Abdullah Ahmed Abdullah, who went by the name Abu Muhammad al-Masri, was gunned down in Tehran in August 7 by Israeli agents who were working on the behest of U.S. officials, according to the New York Times.
Yet as of Friday, he was still listed on the F.B.I.’s most wanted terrorist list with a $10million bounty on his head as neither the U.S., Iran or Israel have publicly acknowledged his death, despite it being rumored.
It is not yet clear what role the U.S. may have played in his death but they are known to have been tracking his movements, and those of other al Qaeda leaders in Iran, for years.
His death had remained a secret until now, the Times said.
In fact, in reports of the shooting in Iran’s official news media, the victims were named as Habib Daoud, a Lebanese history professor, and his 27-year-old daughter Maryam.
The Times reports that Daoud does not exist and was an alias used by Iran intelligence officials who may have wished to cover up the fact that the Al Qaeda leader, an enemy of the state, was being harbored in the country.
In response, Iran said Saturday that the Times report was based on ‘made-up information’ and denied the presence of any of the group’s members.
Iran’s foes, the United States and Israel, ‘try to shift the responsibility for the criminal acts of (Al-Qaeda) and other terrorist groups in the region and link Iran to such groups with lies and by leaking made up information to the media,’ foreign ministry spokesman Saeed Khatibzadeh said in a statement.
Khatibzadeh accused the US and ‘its allies in the region’ of having created Al-Qaeda through their ‘wrong policies’ and advised US media to ‘not fall into the trap of American and Zionist officials’ Hollywood scenarios’.
Al-Masri, 58, is reported to have been driving his white Renault L90 sedan at around 9pm on August 7 when two gunmen pulled up to the car and fired five shots from a pistol fitted with a silencer.
The Times states that four of the bullets went into the car, killing al-Masri and his daughter Miriam, who was also the widow of Osama Bin Laden’s son Hamza bin Laden.
No country has claimed responsibility and Al Qaeda has not announced his death, Dailymail reports.
Al Masri was considered first in line to take over Al Qaeda, after its current leader, Ayman al-Zawahri. He was listed as seventh among the organization’s 170 founders.
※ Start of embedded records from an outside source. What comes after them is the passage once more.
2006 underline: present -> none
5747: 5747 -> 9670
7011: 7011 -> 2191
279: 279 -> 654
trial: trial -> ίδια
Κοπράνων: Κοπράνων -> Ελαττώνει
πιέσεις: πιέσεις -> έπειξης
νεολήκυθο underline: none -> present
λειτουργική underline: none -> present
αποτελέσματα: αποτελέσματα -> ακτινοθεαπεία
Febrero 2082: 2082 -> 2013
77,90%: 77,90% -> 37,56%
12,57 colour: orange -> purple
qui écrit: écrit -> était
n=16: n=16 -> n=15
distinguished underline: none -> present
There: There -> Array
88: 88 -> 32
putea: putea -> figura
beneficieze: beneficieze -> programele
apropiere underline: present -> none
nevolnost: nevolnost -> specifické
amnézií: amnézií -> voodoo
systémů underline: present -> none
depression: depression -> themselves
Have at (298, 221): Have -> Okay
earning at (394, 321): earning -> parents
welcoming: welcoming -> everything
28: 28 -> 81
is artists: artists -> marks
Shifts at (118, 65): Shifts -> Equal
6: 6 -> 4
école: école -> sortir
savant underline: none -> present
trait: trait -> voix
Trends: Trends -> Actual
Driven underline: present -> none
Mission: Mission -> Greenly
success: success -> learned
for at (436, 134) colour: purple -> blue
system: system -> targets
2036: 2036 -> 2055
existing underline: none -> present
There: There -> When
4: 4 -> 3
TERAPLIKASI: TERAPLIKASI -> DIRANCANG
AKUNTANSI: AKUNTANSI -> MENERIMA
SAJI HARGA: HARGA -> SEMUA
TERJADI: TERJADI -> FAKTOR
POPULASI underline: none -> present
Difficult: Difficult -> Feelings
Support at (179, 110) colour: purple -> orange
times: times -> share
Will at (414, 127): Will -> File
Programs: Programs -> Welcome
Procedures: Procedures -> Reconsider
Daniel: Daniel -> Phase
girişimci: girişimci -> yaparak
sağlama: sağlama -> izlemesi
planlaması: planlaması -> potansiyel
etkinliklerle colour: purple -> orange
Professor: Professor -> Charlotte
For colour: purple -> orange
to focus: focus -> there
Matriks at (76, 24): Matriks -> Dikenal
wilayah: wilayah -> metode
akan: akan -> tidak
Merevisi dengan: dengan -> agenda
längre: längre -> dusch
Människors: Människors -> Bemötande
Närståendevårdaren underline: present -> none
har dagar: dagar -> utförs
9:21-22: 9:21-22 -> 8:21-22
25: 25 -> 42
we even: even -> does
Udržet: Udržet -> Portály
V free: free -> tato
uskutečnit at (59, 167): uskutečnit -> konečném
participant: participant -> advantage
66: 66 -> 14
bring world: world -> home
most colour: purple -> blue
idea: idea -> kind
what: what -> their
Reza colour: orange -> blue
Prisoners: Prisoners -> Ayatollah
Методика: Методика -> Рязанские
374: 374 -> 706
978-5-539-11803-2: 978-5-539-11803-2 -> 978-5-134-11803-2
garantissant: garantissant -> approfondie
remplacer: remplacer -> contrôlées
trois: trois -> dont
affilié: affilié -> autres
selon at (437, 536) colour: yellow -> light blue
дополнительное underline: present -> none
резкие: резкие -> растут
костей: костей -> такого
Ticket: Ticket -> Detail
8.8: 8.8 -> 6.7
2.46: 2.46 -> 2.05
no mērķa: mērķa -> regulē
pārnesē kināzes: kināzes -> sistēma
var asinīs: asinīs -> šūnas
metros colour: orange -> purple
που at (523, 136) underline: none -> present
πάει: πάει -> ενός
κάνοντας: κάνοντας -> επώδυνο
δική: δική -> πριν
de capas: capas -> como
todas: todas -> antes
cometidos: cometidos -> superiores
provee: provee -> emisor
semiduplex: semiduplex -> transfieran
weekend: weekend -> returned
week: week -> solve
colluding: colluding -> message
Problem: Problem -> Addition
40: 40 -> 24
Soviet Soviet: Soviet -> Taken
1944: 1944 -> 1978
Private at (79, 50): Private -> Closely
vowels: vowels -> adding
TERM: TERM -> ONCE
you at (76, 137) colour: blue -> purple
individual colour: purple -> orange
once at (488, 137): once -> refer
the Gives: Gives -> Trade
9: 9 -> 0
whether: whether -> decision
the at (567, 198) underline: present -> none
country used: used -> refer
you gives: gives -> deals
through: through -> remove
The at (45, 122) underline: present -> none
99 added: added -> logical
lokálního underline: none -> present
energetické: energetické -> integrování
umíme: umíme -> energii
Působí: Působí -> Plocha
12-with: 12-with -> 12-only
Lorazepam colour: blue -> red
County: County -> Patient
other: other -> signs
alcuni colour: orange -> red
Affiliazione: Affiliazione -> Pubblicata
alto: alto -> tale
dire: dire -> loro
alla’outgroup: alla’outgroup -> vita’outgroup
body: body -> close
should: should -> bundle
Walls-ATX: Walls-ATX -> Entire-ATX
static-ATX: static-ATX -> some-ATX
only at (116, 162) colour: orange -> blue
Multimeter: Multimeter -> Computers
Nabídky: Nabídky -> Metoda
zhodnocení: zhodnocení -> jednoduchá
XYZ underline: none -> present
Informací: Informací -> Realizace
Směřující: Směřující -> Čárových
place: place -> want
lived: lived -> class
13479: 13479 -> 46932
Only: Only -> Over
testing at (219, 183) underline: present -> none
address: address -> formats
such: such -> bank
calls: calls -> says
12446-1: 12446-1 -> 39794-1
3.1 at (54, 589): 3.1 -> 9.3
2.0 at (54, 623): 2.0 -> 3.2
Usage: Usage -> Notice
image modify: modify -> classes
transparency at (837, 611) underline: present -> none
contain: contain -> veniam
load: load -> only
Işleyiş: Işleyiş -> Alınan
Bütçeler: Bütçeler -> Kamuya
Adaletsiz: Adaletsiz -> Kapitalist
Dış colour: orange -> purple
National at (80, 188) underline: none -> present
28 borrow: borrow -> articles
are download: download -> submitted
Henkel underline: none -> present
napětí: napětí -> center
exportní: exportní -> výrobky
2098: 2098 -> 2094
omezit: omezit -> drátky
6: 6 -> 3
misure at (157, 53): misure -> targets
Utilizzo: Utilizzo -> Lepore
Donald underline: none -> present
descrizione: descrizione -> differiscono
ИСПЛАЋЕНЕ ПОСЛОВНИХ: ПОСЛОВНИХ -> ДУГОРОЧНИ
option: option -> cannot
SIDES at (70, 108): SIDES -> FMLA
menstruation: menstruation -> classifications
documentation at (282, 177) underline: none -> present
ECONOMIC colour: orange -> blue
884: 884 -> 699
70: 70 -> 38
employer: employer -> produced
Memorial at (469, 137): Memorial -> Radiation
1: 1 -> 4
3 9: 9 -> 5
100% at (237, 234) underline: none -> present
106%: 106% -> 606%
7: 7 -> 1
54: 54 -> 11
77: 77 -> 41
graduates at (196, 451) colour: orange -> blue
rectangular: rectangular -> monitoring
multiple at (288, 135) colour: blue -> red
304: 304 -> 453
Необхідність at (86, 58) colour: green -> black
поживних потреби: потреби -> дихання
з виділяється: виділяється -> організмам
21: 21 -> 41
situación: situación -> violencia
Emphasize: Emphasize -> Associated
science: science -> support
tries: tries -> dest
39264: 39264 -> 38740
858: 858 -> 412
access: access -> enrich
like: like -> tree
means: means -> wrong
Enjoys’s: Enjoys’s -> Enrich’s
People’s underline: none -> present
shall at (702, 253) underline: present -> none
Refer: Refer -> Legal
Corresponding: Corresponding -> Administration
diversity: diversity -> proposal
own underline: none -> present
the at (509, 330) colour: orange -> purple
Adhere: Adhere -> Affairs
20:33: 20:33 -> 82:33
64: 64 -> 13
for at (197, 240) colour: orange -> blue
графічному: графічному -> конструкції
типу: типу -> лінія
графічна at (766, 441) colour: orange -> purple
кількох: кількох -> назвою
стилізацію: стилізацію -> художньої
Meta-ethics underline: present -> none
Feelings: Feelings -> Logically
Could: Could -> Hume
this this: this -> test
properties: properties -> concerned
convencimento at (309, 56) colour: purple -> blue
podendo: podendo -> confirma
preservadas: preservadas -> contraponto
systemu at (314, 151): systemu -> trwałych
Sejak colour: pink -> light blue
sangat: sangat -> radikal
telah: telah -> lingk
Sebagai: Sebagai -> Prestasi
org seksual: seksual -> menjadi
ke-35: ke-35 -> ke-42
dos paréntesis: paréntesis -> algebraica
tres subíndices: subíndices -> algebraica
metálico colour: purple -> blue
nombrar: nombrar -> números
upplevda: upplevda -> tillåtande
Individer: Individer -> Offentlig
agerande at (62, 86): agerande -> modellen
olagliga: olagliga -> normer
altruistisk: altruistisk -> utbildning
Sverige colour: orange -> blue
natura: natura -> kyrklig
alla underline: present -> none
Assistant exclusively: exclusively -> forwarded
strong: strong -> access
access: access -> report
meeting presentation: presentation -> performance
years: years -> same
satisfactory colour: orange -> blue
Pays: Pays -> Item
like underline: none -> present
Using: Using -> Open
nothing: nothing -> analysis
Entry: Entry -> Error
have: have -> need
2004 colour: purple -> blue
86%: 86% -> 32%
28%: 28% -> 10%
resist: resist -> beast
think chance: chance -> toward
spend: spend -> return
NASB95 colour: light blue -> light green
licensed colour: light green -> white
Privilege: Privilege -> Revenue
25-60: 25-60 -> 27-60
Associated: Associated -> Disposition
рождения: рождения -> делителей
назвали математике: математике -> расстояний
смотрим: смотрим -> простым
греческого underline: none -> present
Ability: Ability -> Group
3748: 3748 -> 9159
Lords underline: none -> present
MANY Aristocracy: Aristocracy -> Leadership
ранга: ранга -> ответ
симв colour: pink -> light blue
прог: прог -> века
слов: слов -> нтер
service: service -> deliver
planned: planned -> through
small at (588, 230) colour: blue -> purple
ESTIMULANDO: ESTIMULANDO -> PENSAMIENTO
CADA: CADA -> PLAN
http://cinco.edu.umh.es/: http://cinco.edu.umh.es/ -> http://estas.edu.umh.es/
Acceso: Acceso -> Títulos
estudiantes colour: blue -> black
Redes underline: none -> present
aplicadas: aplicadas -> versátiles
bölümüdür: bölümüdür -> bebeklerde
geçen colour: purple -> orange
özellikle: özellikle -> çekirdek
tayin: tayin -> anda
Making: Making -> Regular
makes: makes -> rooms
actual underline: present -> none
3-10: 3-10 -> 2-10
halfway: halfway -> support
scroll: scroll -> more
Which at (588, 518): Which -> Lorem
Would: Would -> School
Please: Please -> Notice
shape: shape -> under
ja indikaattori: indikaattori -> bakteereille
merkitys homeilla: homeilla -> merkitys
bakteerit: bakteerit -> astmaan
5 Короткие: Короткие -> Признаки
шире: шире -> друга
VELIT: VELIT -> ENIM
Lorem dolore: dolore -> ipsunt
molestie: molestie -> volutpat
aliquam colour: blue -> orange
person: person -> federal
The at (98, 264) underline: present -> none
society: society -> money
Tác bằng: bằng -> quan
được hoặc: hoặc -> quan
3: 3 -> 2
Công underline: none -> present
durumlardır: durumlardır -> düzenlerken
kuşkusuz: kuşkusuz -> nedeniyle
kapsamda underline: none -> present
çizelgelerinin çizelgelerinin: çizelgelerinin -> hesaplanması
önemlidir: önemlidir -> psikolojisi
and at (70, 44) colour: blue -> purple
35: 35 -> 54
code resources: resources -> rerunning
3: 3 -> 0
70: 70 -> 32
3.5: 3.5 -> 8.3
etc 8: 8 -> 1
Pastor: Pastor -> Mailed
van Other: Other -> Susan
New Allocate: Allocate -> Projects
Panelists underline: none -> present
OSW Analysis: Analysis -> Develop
The terrorist leader had been indicted in the U.S. over the bombing of its African embassies in the 90s and had featured on the F.B.I.’s most wanted list for a long time.
He also allegedly ordered an attack in Mombasa, Kenya, in 2002 that killed 13 Kenyans and three Israeli tourists.
In 2008, the U.S. National Counterterrorism Center described him as the ‘most experienced and capable operational planner not in U.S. or allied custody’ as well as the ‘former chief of training’.
Al Masri was a longtime member Al Qaeda’s highly secretive management council and fled to Iran following the organization’s 9/11 attack.
‘They believed the United States would find it very difficult to act against them there,’ said Yoram Schweitzer, head of the Terrorism Project of the Institute for National Security Studies in Tel Aviv.
‘Also because they believed that the chances of the Iranian regime doing an exchange deal with the Americans that would include their heads were very slim.’
He is one of the few high-ranking members of the organization to survive the U.S. hunt following the 9/11 attack but was taken into custody in Iran in 2003.
Yet, he had been living in the upscale Pasdaran district of Tehran since at least 2015, according to the Times, after being released in a deal. The deal led to the release of five Al Qaeda leaders in exchange for an Iranian diplomat who had been abducted in Yemen.